NASA has loaned a Moon rock for display in the Oval Office of the White House at the request of the Joe Biden administration.
The Moon rock now sits in the Oval Office in symbolic recognition of earlier generations' ambitions and accomplishments, and support for America's current Moon to Mars exploration approach.
The "Lunar Sample 76015,143" is from the Lunar Sample Laboratory Facility at NASA's Johnson Space Center in Houston, the US space agency said on Thursday.
Apollo 17 astronaut Ronald Evans and moonwalkers Harrison Schmitt and Eugene Cernan, the last humans to set foot on the Moon, chipped this sample from a large boulder at the base of the North Massif in the Taurus-Littrow Valley, 3km from the Lunar Module, according to the inscription on the display case.
Moon rock on display in Oval Office
This 332 gram piece of the Moon, which was collected in 1972, is a 3.9-billion-year-old sample formed during the last large impact event on the nearside of the Moon, the Imbrium Impact Basin, which is 1,145 km in diameter.
NASA plans to land the first woman and next man on the Moon by 2024.

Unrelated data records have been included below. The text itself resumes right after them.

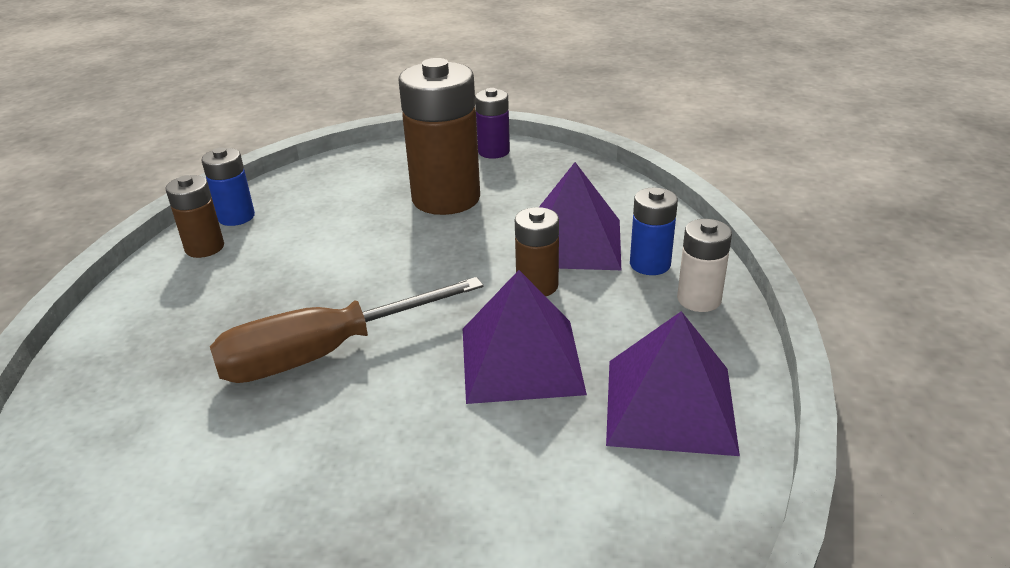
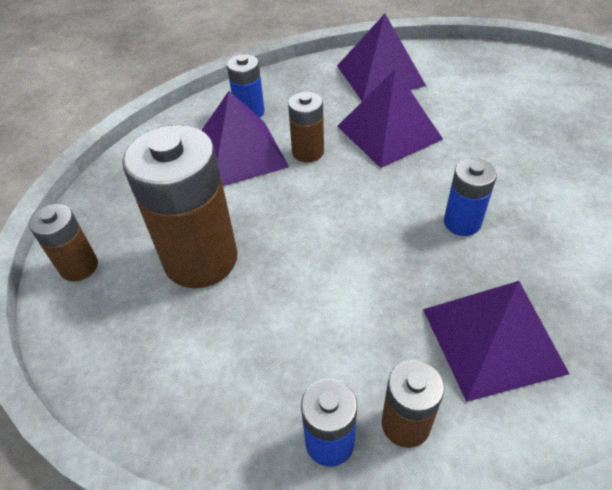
camera: 115 degrees left, 15 degrees up
brown screwdriver [210,277,483,383] -> blue battery [444,158,497,236]
purple battery [475,88,510,159] -> brown battery [29,204,98,281]
white battery [677,219,732,312] -> none
none -> purple pyramid [423,281,569,402]

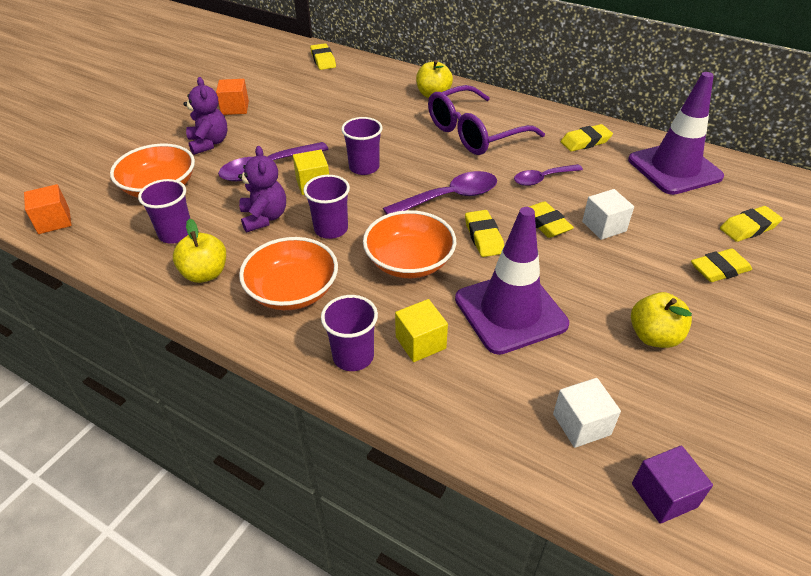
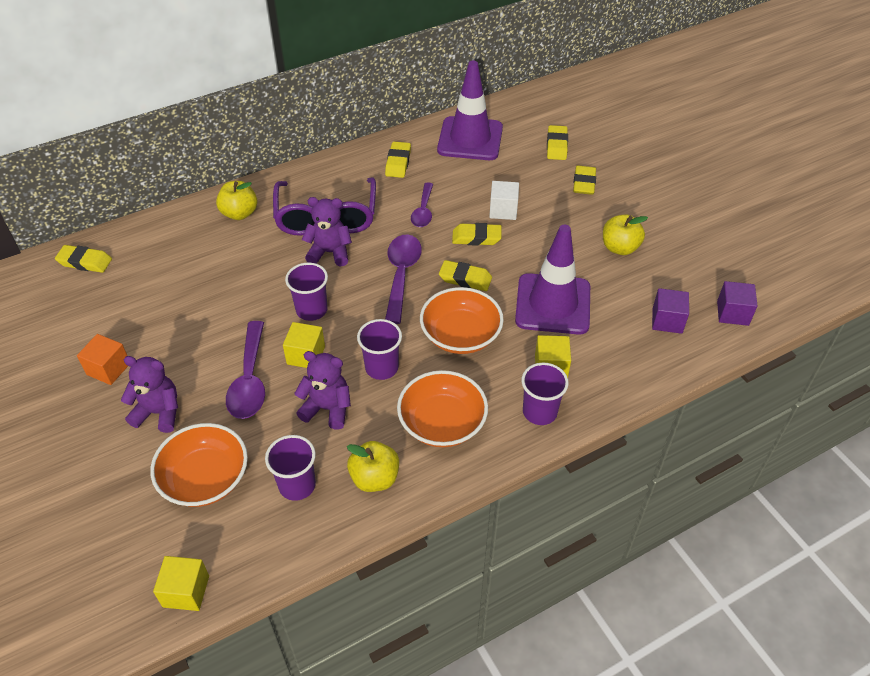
camera: 60 degrees left, 5 degrees up
orange cube [24,184,72,234] -> yellow cube [153,556,209,611]
white cube [553,378,621,448] -> purple cube [652,288,689,334]
none -> purple teddy bear [302,197,352,266]

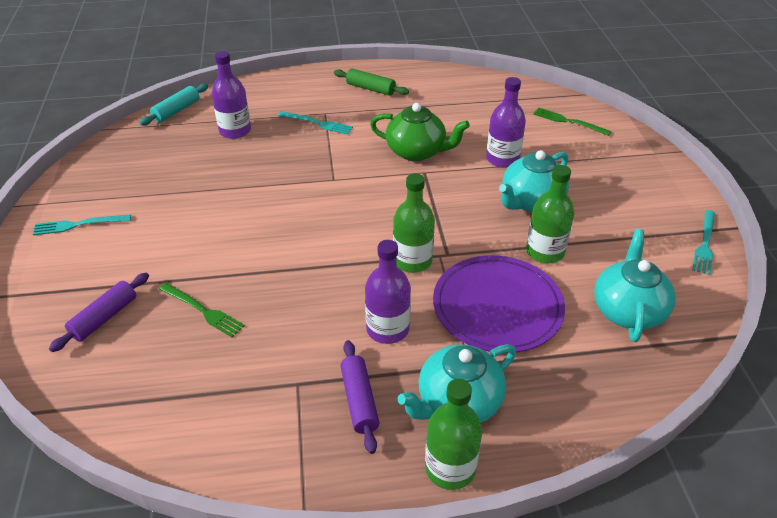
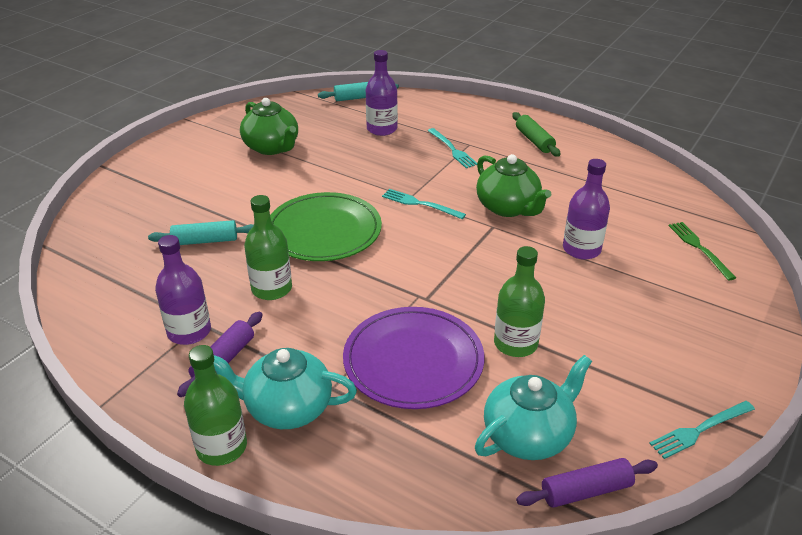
camera: 40 degrees right, 5 degrees down
turquoise fork [33,214,131,235] -> turquoise fork moved to [382,189,466,219]
purple rolling pin [49,273,149,352] -> purple rolling pin moved to [516,458,658,508]
green fork [159,283,245,337] -> turquoise rolling pin [148,220,254,245]
purple bottle [365,240,411,344] -> purple bottle moved to [155,235,211,345]
green bottle [393,173,435,273] -> green bottle moved to [244,195,292,300]
turquoise teapot [499,150,569,212] -> none
none -> green teapot [240,98,298,155]
none -> green plate [270,192,382,261]

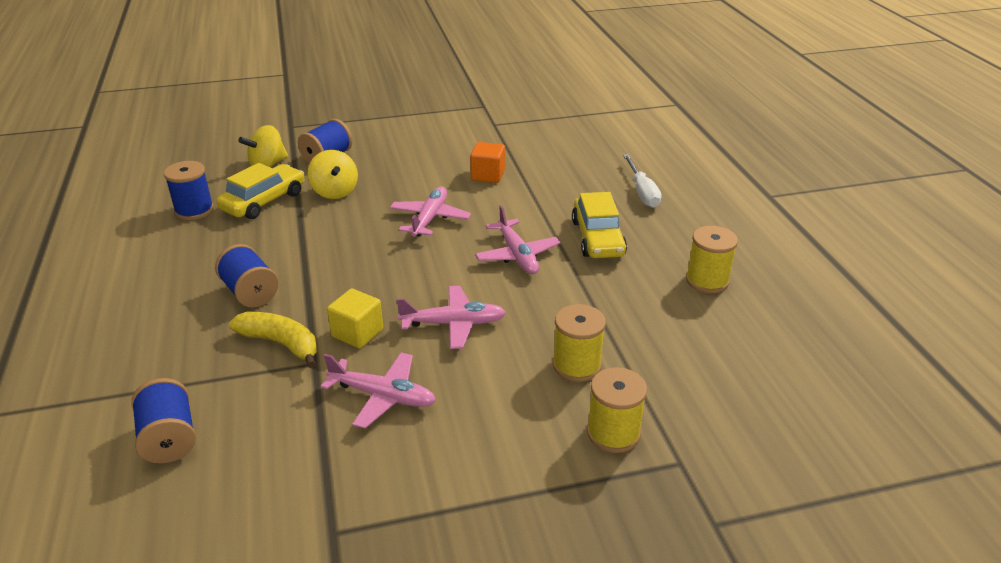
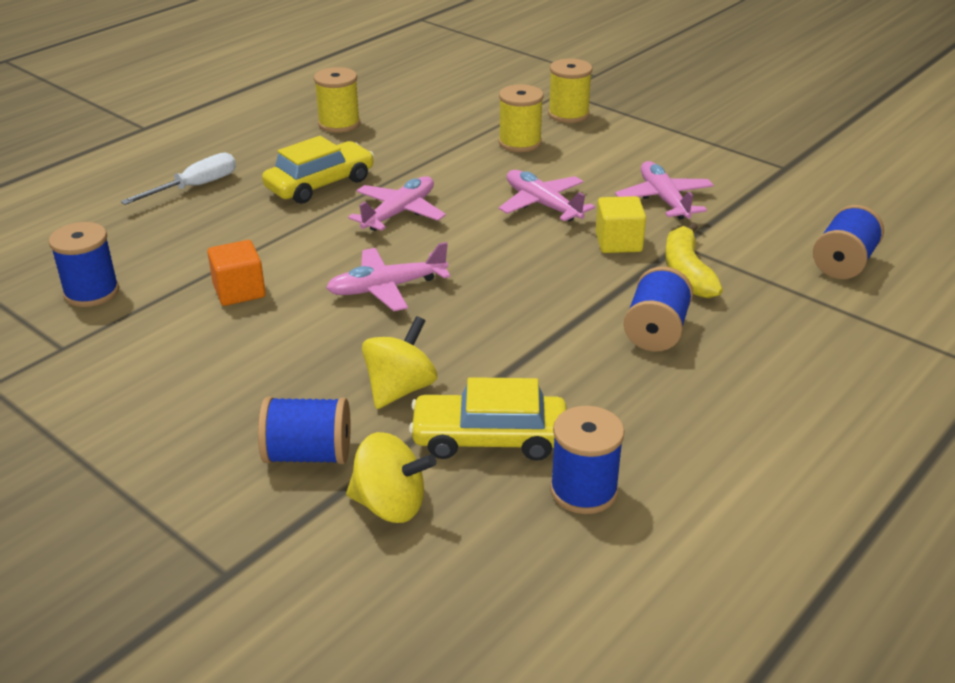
camera: 125 degrees left, 0 degrees up
none -> blue spool [49,222,119,307]

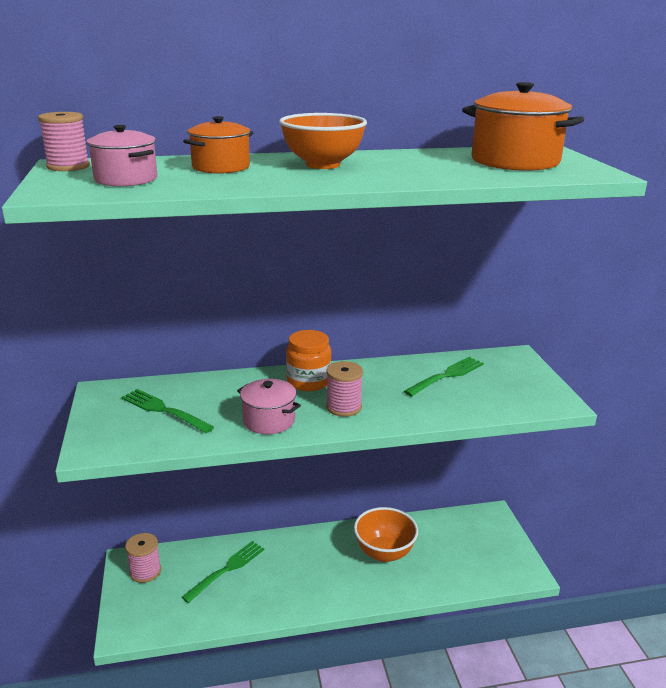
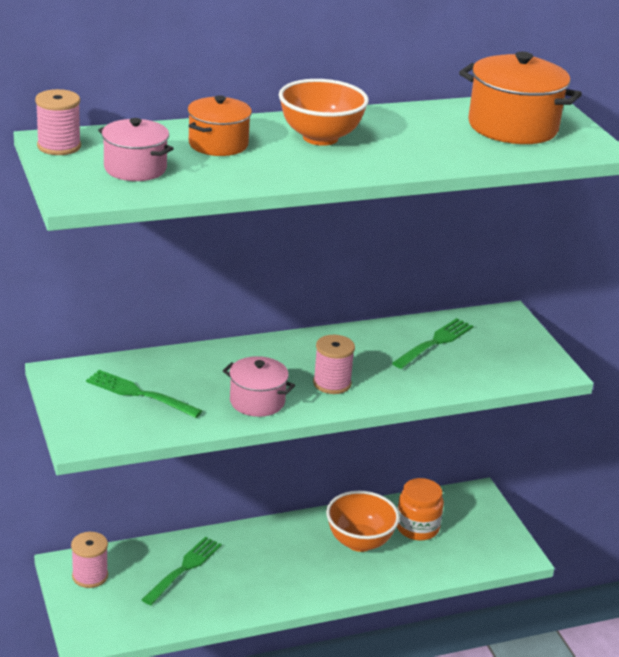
camera: 10 degrees left, 5 degrees up
orange jar [286,330,332,391] -> orange jar moved to [397,478,444,541]

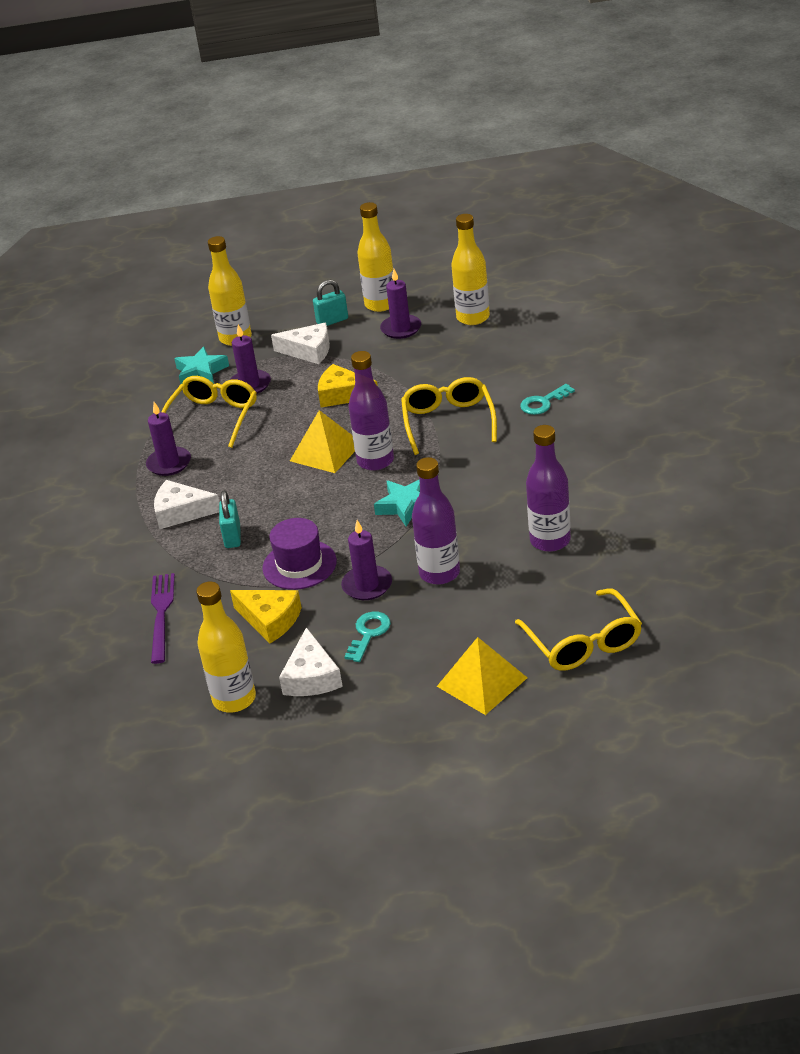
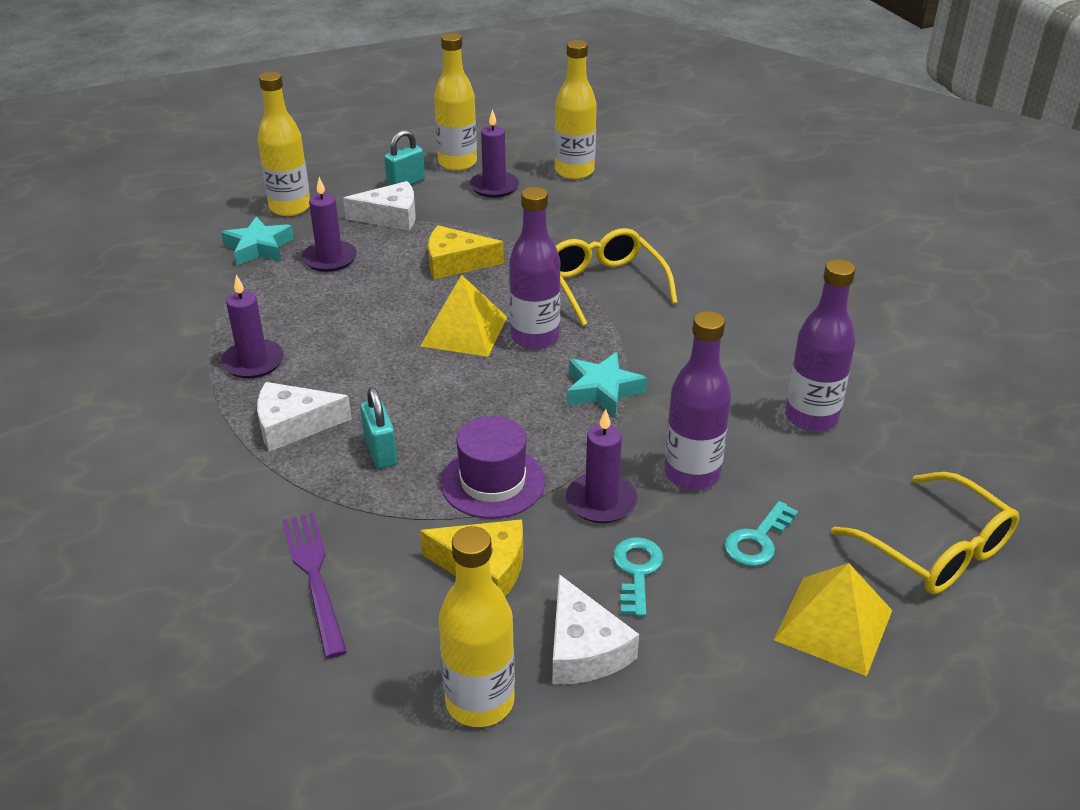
camera: 20 degrees left, 0 degrees up
yellow glasses [162,376,257,448] -> none
turquoise key [520,384,575,415] -> turquoise key moved to [724,501,798,567]

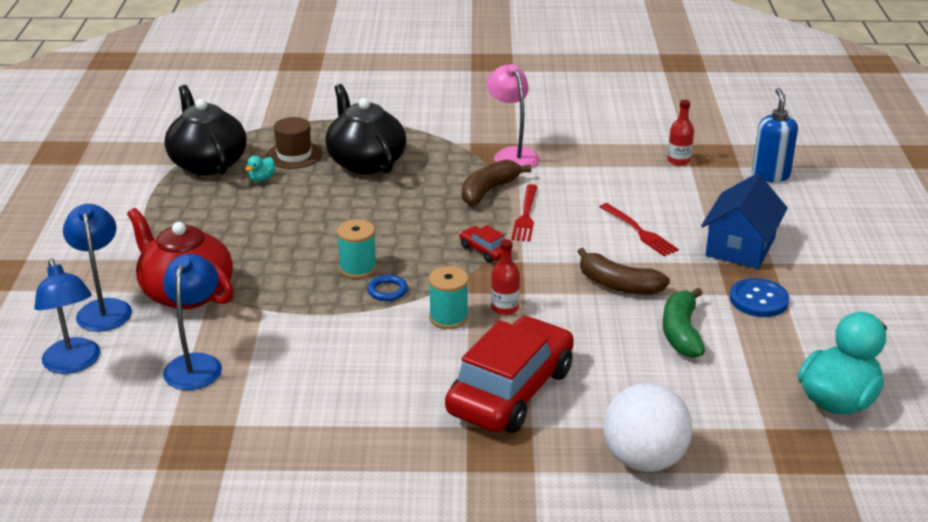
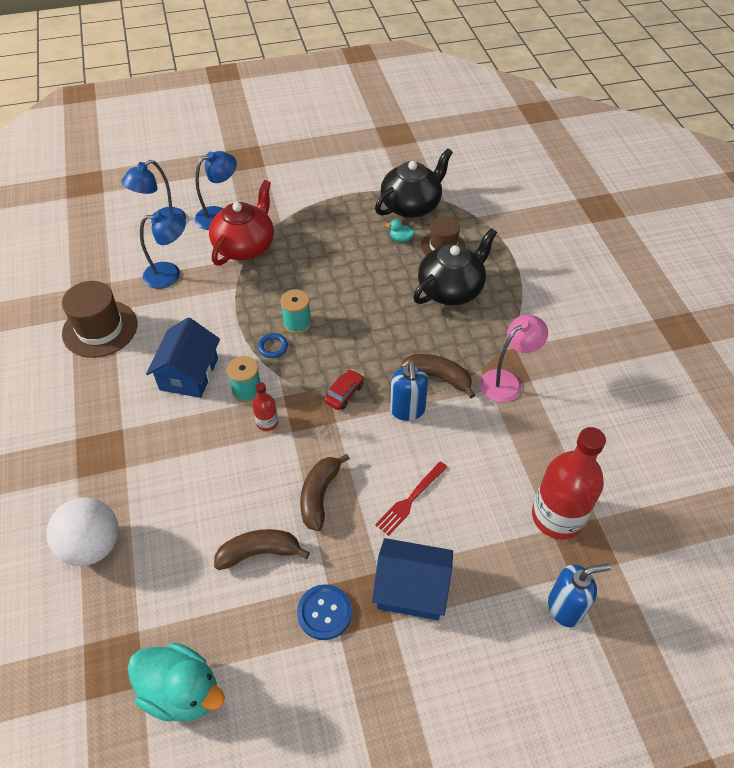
camera: 75 degrees right, 20 degrees up
red car [445,316,574,433] -> none
red fork [511,184,538,242] -> blue soap dispenser [390,361,428,421]
green banana [663,288,705,358] -> brown banana [214,529,310,570]
red bottle [667,100,694,166] -> red bottle [532,427,606,540], size x2.19
none -> brown hat [62,281,137,358]
none -> blue house [146,317,220,398]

NASA chief Jim Bridenstine officially stepped down from his role as the administrator of the US space agency, as Biden took the president's office.
President Biden is expected to pick a woman to fill the NASA administrator role, which has only been occupied by men since the agency's founding in 1958.
Biden was sworn-in as President and Kamala Harris as Vice President of the US on Wednesday.